SAWT BEIRUT INTERNATIONAL

| 19 September 2021, Sunday |

Le Liban à l’ère d’Aoun…une république fragile

La République libanaise est devenue une proie facile pour l’Iran. Les photos géantes de ses dirigeants et cheikhs, qui ornent la route de l’aéroport de Beyrouth, sont peut-être les plus expressives de l’hégémonie de ses milices opérant au Liban, qui, par leur position et leur contrôle, sont similaires aux Gardiens de la révolution. Et il ne manque ni la forme ni le fond, seulement un décret républicain pour légitimer sa fonction et son rôle, car l’Iran ne tient pas seulement le Liban, mais draine toutes ses ressources.

Et l’histoire des délégations ministérielles qui se sont rendues à Damas, une fois sous le prétexte de faire des recherches sur le dossier des réfugiés syriens, et une fois sous le prétexte d’extraire de l’énergie, sont toutes des délégations inutiles, et la normalisation avec le régime d’Al-Assad ne sert pas le Liban, et ces délégations n’ont pas essayé une seule fois de demander à Bachar Al-Assad sur le sort de 622 Libanais qui ont été enlevés dans ses horribles cellules de prison, et il a caché leur mémoire et ne les a plus reconnus.

C’est un gouvernement défaillant, faible et complice, et le véritable dirigeant au Liban est Hassan Nasrallah, qui utilise les pouvoirs du président Michel Aoun, pour affamer le peuple libanais et le convaincre à des victoires irréalistes, comme il l’a fait lors de la guerre de juillet 2006.

Les vents de crises qui soufflent sur le Liban sont venus avec ce que les milices du Hezbollah et de l’Iran ne souhaitent pas. Les événements internationaux, malgré leur importance, ne mettront pas le Liban en retard dans les agendas des décideurs internationaux.
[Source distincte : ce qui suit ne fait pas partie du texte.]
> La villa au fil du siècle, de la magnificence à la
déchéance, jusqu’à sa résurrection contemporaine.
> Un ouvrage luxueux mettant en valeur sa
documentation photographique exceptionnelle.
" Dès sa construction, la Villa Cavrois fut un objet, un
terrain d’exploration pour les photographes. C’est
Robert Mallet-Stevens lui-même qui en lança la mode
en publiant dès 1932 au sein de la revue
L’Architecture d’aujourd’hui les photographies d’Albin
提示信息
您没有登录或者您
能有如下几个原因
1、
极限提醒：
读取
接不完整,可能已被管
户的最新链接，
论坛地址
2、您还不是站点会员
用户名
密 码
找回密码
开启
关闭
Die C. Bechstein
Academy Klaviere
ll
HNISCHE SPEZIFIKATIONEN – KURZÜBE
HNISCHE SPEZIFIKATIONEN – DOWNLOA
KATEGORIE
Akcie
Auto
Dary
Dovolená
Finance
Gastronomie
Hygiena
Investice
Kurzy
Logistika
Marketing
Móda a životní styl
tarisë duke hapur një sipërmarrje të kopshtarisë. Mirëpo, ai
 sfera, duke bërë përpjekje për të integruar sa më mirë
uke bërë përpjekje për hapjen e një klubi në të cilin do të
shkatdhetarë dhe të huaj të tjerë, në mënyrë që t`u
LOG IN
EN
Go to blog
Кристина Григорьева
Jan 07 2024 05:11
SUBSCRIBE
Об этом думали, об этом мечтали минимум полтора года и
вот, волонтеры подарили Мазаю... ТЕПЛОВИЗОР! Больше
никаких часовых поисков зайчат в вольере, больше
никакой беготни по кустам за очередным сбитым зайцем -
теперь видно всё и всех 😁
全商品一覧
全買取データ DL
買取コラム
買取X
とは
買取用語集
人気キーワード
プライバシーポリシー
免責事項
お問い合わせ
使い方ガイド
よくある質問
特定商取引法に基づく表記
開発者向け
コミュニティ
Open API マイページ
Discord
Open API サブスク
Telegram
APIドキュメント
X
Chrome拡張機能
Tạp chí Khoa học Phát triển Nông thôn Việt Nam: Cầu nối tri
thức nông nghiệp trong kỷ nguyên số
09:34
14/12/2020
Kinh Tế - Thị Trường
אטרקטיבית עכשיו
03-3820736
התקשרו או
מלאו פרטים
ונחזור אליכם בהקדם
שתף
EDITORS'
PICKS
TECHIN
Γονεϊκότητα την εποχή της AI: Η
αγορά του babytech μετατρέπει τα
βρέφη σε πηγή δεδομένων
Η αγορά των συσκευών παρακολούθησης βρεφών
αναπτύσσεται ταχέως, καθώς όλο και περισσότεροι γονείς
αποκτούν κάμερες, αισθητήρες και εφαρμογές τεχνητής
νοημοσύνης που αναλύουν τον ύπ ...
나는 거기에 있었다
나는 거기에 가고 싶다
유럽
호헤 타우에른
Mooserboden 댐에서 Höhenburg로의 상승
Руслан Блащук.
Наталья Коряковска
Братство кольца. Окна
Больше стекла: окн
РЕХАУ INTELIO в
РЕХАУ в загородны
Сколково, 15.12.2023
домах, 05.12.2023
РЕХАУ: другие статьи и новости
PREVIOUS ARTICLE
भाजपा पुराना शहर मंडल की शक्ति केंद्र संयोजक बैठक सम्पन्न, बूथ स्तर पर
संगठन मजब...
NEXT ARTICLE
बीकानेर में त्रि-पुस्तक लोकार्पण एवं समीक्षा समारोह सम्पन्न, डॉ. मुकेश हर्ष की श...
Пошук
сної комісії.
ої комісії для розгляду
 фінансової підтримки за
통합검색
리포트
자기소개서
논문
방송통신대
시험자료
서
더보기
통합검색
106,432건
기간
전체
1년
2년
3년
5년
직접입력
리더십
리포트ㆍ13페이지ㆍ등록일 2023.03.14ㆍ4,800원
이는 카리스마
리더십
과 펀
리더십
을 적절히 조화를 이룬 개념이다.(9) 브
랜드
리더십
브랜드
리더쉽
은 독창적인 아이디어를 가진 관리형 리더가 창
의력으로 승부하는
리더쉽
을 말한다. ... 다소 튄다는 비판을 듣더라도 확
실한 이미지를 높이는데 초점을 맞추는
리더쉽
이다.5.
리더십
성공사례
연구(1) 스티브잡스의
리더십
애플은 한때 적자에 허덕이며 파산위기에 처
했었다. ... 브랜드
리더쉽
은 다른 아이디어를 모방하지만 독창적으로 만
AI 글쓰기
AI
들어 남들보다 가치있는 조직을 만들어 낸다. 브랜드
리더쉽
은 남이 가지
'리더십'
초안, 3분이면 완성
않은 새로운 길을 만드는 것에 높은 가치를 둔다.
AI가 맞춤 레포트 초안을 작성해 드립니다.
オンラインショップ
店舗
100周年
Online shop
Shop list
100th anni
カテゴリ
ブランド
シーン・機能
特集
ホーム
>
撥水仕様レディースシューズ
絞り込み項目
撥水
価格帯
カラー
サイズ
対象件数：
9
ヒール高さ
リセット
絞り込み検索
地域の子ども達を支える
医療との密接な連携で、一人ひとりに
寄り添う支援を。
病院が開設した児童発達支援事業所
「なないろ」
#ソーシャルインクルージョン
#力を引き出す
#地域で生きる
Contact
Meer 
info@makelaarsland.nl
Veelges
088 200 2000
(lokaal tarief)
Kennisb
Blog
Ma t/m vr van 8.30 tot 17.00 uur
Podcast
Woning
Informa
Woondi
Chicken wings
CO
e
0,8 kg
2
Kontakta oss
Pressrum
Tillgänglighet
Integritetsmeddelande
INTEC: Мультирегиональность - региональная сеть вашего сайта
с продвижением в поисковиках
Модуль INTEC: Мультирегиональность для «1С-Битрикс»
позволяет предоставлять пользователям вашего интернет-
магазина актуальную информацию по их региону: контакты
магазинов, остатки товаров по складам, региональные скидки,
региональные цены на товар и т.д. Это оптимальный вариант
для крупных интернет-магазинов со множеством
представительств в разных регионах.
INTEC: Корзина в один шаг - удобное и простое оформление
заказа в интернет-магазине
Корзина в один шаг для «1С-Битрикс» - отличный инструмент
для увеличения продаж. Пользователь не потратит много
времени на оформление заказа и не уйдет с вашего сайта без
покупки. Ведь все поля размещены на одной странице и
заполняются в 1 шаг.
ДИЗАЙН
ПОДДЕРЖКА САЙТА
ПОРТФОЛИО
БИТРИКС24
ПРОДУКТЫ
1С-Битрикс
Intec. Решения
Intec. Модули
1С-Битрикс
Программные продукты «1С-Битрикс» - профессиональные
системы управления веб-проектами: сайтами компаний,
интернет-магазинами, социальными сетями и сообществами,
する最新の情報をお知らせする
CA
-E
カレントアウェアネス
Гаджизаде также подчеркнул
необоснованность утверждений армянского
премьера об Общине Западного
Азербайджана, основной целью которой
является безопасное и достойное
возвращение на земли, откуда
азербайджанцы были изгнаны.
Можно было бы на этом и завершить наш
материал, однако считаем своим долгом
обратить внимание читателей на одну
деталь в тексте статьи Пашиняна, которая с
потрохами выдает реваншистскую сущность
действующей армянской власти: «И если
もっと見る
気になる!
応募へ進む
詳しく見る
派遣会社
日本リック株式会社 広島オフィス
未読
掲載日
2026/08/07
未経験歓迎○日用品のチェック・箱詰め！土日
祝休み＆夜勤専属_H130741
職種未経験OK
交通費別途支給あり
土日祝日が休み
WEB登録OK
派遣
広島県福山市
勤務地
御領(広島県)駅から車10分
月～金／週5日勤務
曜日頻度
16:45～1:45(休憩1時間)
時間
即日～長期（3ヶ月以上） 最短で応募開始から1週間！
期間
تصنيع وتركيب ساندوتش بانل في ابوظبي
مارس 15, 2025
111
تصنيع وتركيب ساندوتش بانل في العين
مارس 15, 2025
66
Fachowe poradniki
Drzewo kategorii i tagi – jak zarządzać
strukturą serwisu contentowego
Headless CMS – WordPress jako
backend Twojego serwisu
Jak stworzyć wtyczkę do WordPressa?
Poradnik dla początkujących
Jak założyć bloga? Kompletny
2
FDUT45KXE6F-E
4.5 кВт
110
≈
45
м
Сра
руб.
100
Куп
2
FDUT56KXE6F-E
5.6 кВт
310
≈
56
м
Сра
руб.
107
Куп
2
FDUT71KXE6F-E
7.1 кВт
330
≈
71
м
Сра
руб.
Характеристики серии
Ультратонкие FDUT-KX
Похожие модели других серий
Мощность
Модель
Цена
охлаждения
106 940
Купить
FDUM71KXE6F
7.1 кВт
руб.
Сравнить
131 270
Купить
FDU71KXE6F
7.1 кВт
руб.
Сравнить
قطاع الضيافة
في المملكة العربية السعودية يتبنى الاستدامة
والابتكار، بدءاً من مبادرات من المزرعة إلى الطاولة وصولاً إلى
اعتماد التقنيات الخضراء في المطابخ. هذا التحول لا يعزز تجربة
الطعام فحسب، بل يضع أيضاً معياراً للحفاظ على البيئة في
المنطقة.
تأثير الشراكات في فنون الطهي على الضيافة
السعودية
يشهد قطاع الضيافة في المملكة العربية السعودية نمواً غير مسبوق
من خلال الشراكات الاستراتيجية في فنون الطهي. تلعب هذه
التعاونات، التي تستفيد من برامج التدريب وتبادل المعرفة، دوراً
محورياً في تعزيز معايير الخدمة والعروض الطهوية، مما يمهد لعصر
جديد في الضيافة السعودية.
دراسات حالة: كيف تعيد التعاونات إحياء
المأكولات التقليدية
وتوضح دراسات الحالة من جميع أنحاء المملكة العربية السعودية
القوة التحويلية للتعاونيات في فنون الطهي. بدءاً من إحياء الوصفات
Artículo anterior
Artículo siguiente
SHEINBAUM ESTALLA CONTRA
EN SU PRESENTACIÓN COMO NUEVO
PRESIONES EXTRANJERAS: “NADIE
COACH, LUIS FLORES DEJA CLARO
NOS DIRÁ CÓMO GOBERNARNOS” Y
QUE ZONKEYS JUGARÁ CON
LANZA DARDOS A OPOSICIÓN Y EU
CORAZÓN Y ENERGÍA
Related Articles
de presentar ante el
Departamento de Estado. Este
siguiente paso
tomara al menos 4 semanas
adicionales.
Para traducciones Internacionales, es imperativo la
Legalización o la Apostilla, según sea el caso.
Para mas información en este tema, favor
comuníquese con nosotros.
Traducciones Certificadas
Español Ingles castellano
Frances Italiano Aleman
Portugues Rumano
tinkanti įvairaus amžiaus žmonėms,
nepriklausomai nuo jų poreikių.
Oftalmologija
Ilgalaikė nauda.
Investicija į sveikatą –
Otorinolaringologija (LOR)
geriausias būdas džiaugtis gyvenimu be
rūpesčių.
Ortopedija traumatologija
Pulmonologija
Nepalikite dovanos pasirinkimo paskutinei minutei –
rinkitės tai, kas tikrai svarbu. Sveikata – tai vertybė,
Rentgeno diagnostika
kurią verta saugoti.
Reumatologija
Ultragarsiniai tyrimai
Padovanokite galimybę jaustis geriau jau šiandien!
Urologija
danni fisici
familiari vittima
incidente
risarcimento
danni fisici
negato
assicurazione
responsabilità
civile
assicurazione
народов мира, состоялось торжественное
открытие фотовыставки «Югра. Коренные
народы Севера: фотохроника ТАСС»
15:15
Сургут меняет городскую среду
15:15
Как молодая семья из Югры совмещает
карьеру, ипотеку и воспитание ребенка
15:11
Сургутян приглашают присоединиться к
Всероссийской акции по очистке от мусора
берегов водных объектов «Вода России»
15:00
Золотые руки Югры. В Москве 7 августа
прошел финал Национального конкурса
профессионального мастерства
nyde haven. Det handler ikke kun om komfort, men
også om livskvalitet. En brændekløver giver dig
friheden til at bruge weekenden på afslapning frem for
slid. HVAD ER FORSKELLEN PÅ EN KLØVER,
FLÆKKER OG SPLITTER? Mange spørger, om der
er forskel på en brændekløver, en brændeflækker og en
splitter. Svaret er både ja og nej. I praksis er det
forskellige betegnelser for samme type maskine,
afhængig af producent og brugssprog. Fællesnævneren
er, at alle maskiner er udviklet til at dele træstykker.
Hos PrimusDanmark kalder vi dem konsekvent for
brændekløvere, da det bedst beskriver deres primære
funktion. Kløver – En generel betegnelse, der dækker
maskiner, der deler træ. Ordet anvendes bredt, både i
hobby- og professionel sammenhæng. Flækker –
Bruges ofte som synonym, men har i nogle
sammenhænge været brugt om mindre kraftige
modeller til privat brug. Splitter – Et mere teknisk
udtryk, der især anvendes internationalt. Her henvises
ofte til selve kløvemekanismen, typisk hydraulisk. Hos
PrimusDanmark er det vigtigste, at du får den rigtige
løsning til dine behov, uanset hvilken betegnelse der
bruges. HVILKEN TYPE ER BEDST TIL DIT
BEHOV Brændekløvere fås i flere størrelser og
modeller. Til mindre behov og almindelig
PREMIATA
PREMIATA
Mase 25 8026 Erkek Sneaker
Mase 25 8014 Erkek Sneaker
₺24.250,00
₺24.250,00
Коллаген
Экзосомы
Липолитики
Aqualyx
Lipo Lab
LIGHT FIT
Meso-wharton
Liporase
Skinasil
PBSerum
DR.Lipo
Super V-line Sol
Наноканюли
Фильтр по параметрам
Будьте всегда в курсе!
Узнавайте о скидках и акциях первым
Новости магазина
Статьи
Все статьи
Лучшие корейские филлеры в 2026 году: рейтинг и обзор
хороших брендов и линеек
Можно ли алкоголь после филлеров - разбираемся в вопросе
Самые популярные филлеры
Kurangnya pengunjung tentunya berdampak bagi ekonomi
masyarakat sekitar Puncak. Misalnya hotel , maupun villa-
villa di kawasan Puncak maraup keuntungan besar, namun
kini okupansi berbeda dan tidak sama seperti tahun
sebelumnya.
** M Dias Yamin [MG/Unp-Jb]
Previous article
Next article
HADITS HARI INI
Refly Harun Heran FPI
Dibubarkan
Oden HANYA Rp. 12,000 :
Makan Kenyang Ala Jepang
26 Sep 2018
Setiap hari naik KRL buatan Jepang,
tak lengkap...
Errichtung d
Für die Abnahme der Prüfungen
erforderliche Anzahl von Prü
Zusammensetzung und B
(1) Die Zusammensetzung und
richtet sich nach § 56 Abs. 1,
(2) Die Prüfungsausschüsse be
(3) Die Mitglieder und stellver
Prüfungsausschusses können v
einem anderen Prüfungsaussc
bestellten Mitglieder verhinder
En effet, une délégation européenne s’est rendue au Liban pour visiter le pays, ce qui pourrait être une nouvelle indication de l’importance de ce dossier par l’Union européenne, qui veut imposer des sanctions rapides à ceux qui entravent la vie politique au Liban. Ces sanctions souhaitées peuvent mettre le Liban à un point critique avant la date des élections parlementaires, que l’autorité corrompue prépare pour être le modèle idéal pour réhabiliter la corruption qui a longtemps rongé le corps de l’État au Liban.

Enfin, on peut dire que ces responsables corrompus ne s’intéressent pas à l’avenir du Liban, ils recherchent leurs intérêts par tous les moyens et par des moyens illégaux.